Methods: At the Department of Ophthalmology, University of Pécs, Faculty of Medicine, Hungary, 31 patients were treated under the age of 18 with the diagnosis of traumatic cataract between 1998 and 2014. The mean age at the time of treatment was 8,88 years. 74,2% of our patients were male, 25,8% female.

Results: Sixty-five percent of our patients suffered penetrating/perforating eye injury and 35% suffered blunt trauma in one eye. In 16% of the cases intraocular foreign body was also present. Due to patients’ or caretakers’ negligance only 50% of the patients were treated within 24 hours after the trauma. The primary treatment consisted of corneal or scleral wound closure with sutures and extraction of the cataractous lens. 3 patients required a simultaneous pars plana vitrectomy, and iris reposition. Primary IOL implantation was performed in 6 cases and secondary implantation in 13 cases.
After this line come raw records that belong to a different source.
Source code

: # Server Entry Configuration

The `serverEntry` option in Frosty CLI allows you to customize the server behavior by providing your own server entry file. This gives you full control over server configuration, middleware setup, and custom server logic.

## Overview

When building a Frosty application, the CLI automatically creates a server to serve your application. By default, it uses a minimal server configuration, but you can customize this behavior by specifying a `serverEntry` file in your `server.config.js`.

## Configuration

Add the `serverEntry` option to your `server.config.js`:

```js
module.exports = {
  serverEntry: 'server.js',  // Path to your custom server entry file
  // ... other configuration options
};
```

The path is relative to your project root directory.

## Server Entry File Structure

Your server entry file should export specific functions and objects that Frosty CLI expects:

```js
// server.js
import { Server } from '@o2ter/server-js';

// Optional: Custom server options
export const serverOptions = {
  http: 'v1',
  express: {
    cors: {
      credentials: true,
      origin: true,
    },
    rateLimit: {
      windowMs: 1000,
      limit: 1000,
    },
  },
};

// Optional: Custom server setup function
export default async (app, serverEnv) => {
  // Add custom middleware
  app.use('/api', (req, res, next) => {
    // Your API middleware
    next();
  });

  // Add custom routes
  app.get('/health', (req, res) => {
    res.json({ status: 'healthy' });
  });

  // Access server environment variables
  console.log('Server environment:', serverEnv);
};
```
Postoperative complications included iritis fibrinosa and retinal detachment in 6%, hyphema, epiretinal membrane and endophthalmitis in 3% of the cases. Postoperative care included topical antiinflammatory agents and amblyopia treatment when it was necessary. A postoperative best corrected visual acuity of 0,6 or better was achieved in 35% of the cases.

Conclusions: Treatment of pediatric traumatic cataract requires a complex approach. With meticulous surgical techniques, postoperative antiinflammatory and amblyopia treatment satisfactory visual functions may be achieved even after severe trauma to the eye.